Разочарование в западной революции обернулось страстной верой в то, что именно России суждено дать пример в решении социального вопроса. Теперь Герцен поверил, что Россия раньше других стран прийдет к социализму. Социализм Герцен понимал по-своему. В основе русского социализма, по мнению Герцена, будет стоять русская земельная община. Поэтому так важно освободить крестьян от крепостного права, наделив их землей.

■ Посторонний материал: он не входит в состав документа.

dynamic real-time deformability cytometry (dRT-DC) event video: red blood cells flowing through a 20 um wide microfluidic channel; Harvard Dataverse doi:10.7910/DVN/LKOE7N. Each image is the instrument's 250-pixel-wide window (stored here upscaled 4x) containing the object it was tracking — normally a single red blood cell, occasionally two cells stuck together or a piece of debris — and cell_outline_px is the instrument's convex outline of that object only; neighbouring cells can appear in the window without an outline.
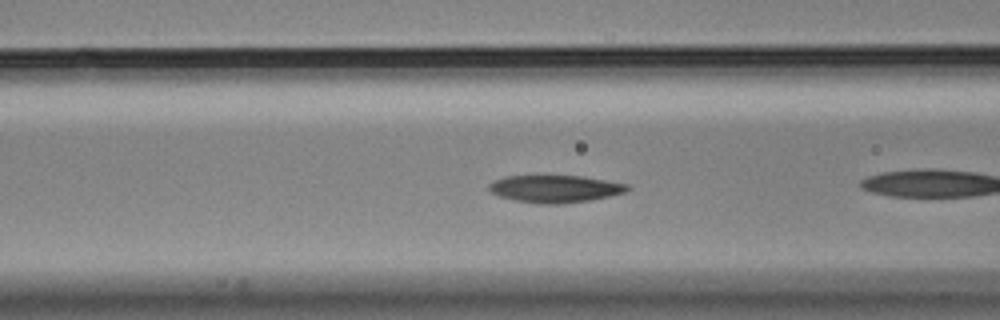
{"species": "Egyptian fruit bat (a non-hibernating species)", "species_latin": "Rousettus aegyptiacus", "temperature_condition": "cold", "stored_images_in_passage": 9, "camera_frame_rate_fps": 3000, "um_per_image_px": 0.085, "animal": {"sex": "male"}, "frame": {"image": 1, "passage_image": 7, "time_ms": 2.0, "image_size_px": [1000, 320], "cell_outline_px": [[632, 188], [624, 192], [608, 196], [588, 200], [564, 204], [540, 204], [512, 200], [500, 196], [492, 192], [488, 188], [488, 184], [492, 180], [504, 176], [584, 176], [628, 184]], "centroid_in_image_um": [47.15, 16.04], "position_along_channel_um": 119.4, "area_um2": 22.14}}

Взгляды Герцена в советский период было принято называть «утопическим социализмом”. В.И. Ленин по этому поводу сказал: “Герцен видел социализм в освобождении крестьян с землей, в общинном землевладении и в крестьянской идее права на землю…. На деле в этом учении Герцена ... нет ни грана социализма».

До издания “Полярной звезды” (1855г) и “Колокола” (1857г) Герцен не сидел “сложа руки” он печатает брошюры “Россия”, “Русский народ и социализм” и книгу “О развитии революционных идей в России”.

В это время одним из больных вопросов был вопрос о Польше. Большое возмушение Герцена вызвала публикация берлинского бульварного журнала «Берлинский крикун” “Русские идут” (1848г). Этот крик стал сигналом для развязывания в прессе антирусской кампании. С большим огорчением прочитал Герцен в статье французского либерального ученого Мишле, посвященной Костюшко, такие рассуждения о русском народе: «Россия не существует, русские не люди, они лишены нравственного смысла”. В своей статье «Русский народ и социализм” Герцен пытался объяснить всему западному миру, что не все русские люди одинаковые, что в России есть демократы и демократическая пресса. Он приводит многочисленные факты, подтверждающие симпатии русских демократов к Польше. Перу Герцена принадлежит прокламация «Поляки прощают нас”. Польша должна стать независимой и демократической в братской семье славянских народов.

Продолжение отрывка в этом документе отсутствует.